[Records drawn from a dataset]

————————

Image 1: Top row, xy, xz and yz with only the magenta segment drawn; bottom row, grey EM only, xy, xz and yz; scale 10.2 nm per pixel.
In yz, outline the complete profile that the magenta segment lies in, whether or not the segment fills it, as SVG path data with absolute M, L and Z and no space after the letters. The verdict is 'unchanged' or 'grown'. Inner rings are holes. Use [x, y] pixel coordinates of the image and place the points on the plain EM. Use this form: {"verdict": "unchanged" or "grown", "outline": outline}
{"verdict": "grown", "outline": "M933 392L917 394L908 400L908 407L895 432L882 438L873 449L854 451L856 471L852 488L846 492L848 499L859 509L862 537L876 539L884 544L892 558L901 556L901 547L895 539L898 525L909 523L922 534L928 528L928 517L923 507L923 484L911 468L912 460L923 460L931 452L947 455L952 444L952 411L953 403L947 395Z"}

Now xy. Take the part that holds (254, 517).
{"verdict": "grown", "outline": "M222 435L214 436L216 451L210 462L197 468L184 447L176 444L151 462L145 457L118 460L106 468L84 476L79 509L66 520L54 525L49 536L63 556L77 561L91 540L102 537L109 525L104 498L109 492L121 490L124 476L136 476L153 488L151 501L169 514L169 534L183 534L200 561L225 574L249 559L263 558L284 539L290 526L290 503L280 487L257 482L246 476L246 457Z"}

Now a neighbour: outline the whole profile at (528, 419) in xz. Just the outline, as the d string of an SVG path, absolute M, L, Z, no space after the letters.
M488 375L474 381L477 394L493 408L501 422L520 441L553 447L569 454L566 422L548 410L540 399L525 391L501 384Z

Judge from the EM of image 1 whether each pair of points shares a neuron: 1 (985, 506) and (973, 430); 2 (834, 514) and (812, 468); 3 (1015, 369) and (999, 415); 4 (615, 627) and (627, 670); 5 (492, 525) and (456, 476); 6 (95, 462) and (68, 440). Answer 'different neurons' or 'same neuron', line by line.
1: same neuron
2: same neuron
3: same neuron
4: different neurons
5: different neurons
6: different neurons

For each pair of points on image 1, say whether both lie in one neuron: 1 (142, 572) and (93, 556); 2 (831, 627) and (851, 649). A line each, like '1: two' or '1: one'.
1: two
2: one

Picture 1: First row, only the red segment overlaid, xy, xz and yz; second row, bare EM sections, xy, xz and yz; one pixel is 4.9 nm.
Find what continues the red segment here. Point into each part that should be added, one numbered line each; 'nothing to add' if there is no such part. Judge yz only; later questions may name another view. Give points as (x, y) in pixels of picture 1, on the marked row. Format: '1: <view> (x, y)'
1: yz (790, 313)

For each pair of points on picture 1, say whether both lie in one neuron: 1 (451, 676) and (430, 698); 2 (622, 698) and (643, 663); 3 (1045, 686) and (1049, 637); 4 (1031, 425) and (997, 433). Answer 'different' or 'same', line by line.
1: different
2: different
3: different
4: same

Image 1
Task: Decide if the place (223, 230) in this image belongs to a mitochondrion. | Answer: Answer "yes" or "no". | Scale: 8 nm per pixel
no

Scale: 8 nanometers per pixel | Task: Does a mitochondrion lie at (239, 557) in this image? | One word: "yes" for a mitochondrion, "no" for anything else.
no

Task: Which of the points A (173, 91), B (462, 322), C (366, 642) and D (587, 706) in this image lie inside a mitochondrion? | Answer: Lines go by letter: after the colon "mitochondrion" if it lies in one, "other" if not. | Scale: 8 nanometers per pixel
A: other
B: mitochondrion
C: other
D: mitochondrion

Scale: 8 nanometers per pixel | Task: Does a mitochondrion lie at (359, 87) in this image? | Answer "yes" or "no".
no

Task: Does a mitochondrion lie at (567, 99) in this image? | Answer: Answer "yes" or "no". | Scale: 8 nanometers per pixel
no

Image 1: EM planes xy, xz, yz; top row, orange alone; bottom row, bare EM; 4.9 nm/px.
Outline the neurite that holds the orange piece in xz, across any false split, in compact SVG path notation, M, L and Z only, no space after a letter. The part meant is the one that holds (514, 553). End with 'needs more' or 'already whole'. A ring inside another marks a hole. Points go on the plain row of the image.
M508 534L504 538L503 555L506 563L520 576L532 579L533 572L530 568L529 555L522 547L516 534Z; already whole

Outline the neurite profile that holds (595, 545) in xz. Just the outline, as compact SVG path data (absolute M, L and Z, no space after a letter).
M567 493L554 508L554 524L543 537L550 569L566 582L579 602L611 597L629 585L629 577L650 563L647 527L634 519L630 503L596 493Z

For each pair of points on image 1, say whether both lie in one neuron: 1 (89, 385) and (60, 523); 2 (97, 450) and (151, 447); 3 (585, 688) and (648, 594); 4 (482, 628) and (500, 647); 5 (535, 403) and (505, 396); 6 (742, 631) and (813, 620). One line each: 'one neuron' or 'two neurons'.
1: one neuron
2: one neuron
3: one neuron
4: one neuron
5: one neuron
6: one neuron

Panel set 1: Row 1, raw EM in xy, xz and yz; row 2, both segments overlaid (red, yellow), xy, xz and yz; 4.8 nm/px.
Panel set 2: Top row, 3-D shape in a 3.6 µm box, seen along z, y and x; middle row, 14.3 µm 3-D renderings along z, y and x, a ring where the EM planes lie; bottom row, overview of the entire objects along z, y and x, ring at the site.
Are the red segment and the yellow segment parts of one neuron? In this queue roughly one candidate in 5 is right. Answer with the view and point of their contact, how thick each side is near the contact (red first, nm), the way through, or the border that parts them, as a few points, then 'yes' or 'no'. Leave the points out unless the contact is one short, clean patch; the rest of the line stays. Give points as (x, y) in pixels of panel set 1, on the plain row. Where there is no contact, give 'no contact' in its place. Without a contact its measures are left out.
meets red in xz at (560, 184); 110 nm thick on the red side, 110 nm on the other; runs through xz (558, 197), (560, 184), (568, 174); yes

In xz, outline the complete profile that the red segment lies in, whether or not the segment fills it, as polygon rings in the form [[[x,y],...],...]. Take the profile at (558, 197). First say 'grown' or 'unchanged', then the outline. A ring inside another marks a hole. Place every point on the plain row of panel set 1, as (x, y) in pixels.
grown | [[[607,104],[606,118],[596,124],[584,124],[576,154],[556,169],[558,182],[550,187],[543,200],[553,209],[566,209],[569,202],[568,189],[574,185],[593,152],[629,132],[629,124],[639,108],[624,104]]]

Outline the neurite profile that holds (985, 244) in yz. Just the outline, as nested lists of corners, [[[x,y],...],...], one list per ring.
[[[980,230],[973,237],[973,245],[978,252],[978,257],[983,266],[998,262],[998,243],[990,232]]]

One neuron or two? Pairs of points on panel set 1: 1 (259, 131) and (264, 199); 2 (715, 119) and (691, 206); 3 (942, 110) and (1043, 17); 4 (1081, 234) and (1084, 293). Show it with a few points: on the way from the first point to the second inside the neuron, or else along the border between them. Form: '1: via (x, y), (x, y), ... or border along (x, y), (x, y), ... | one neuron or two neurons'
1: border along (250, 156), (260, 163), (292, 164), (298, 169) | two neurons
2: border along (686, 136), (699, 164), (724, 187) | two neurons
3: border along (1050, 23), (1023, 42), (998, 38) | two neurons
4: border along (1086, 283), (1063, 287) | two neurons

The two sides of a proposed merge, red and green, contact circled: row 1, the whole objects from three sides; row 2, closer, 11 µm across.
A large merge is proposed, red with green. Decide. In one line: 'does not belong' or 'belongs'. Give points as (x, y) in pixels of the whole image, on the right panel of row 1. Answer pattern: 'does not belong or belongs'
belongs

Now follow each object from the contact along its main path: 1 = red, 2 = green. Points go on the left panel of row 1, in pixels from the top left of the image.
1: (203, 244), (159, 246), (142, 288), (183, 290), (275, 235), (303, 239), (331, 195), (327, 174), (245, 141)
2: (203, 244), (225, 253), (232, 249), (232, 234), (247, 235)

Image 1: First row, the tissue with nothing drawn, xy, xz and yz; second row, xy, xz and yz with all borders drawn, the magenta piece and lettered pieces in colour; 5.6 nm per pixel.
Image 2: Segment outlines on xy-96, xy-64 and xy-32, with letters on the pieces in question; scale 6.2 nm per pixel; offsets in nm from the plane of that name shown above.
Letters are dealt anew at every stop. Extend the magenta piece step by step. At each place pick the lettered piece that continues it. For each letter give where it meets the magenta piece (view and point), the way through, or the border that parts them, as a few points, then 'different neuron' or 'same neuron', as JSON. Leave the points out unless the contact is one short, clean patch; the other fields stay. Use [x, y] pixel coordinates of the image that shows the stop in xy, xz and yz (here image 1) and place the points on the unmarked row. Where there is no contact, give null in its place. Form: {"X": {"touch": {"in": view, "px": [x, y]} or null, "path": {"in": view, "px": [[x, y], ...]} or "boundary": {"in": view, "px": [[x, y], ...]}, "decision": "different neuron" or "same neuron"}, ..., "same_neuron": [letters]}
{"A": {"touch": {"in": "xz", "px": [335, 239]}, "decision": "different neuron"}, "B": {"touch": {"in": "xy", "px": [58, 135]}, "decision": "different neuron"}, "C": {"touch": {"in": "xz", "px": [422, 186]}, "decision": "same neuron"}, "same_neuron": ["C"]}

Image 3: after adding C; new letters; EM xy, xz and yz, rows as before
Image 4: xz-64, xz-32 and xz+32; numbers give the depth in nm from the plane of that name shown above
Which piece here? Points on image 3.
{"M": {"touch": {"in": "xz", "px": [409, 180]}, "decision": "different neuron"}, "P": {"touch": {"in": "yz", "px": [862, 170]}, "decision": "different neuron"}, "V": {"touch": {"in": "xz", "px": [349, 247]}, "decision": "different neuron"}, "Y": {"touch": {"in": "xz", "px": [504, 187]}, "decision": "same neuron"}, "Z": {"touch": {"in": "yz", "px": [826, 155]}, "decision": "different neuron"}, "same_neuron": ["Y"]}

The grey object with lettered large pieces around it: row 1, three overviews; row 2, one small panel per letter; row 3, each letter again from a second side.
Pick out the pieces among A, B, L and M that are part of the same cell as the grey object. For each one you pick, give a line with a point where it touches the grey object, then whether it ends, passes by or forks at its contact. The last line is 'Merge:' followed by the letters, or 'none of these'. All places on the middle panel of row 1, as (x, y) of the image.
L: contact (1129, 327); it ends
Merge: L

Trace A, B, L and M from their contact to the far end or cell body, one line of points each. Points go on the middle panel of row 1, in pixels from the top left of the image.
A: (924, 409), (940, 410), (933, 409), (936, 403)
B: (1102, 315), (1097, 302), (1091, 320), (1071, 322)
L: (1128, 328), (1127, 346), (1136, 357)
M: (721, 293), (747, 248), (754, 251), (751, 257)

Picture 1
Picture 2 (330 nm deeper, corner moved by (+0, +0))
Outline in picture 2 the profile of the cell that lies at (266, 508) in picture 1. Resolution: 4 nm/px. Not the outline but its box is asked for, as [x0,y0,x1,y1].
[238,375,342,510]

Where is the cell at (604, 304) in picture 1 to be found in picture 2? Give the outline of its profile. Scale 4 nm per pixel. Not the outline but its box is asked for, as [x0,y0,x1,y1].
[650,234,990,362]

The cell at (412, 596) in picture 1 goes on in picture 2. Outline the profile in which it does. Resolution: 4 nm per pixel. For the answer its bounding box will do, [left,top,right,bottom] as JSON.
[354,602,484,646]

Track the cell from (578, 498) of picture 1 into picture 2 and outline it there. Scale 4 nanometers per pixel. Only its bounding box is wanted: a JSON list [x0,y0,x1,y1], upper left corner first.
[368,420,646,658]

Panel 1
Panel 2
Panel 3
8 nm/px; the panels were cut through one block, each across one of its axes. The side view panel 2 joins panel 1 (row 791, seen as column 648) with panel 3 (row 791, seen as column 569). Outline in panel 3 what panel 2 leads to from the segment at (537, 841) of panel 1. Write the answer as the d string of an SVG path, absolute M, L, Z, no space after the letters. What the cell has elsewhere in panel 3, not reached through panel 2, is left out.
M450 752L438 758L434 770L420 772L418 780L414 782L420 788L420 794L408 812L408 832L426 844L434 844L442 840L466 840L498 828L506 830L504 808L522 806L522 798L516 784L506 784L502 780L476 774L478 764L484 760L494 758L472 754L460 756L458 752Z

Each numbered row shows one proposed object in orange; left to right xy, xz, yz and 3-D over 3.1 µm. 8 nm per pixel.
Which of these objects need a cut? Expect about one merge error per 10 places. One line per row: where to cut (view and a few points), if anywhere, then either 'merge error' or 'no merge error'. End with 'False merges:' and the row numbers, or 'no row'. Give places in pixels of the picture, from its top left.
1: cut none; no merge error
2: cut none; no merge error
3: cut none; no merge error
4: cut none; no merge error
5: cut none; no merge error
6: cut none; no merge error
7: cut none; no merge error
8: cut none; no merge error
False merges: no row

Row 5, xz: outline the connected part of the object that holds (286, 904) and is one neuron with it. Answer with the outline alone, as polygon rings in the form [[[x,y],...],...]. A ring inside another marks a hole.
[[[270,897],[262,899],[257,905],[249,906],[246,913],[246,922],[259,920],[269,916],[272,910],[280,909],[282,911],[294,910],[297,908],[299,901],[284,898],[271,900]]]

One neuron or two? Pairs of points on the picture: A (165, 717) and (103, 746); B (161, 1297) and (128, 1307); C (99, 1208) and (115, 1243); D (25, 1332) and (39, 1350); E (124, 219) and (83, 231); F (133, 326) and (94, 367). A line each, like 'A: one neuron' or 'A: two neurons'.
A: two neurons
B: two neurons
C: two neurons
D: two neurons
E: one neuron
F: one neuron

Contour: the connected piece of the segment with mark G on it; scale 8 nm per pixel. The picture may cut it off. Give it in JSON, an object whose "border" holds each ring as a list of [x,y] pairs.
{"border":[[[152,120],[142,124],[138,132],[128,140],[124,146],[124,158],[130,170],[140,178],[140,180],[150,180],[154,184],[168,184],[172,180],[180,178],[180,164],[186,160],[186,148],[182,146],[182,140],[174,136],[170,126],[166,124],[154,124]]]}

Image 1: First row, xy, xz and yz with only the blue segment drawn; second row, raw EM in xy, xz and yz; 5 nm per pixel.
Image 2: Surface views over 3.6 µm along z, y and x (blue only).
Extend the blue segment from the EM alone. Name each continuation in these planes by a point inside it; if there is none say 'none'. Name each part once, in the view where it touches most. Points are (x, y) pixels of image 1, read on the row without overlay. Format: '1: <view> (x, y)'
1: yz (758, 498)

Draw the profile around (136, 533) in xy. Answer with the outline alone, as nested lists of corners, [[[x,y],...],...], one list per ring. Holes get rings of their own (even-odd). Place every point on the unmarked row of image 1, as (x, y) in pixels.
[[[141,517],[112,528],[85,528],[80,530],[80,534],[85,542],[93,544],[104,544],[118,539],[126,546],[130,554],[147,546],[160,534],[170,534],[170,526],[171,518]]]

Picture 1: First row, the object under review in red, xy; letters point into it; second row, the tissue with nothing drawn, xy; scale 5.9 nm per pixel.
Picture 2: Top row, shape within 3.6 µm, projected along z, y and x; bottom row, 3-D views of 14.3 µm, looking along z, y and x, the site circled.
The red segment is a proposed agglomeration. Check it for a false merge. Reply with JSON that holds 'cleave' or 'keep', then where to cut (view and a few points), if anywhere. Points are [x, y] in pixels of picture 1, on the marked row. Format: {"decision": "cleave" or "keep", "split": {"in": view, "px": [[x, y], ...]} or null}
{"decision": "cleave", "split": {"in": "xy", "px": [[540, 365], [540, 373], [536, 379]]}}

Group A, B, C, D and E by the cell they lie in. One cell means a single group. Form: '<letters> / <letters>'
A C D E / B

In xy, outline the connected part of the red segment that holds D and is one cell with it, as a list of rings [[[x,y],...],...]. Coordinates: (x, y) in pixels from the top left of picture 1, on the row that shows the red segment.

————————

YOUR ASSIGNMENT:
Where the word "site" shows up in a line of the entries above, copy that line.

ANSWER TO THIS TASK:
Panel set 2: Top row, 3-D shape in a 3.6 µm box, seen along z, y and x; middle row, 14.3 µm 3-D renderings along z, y and x, a ring where the EM planes lie; bottom row, overview of the entire objects along z, y and x, ring at the site.
Picture 2: Top row, shape within 3.6 µm, projected along z, y and x; bottom row, 3-D views of 14.3 µm, looking along z, y and x, the site circled.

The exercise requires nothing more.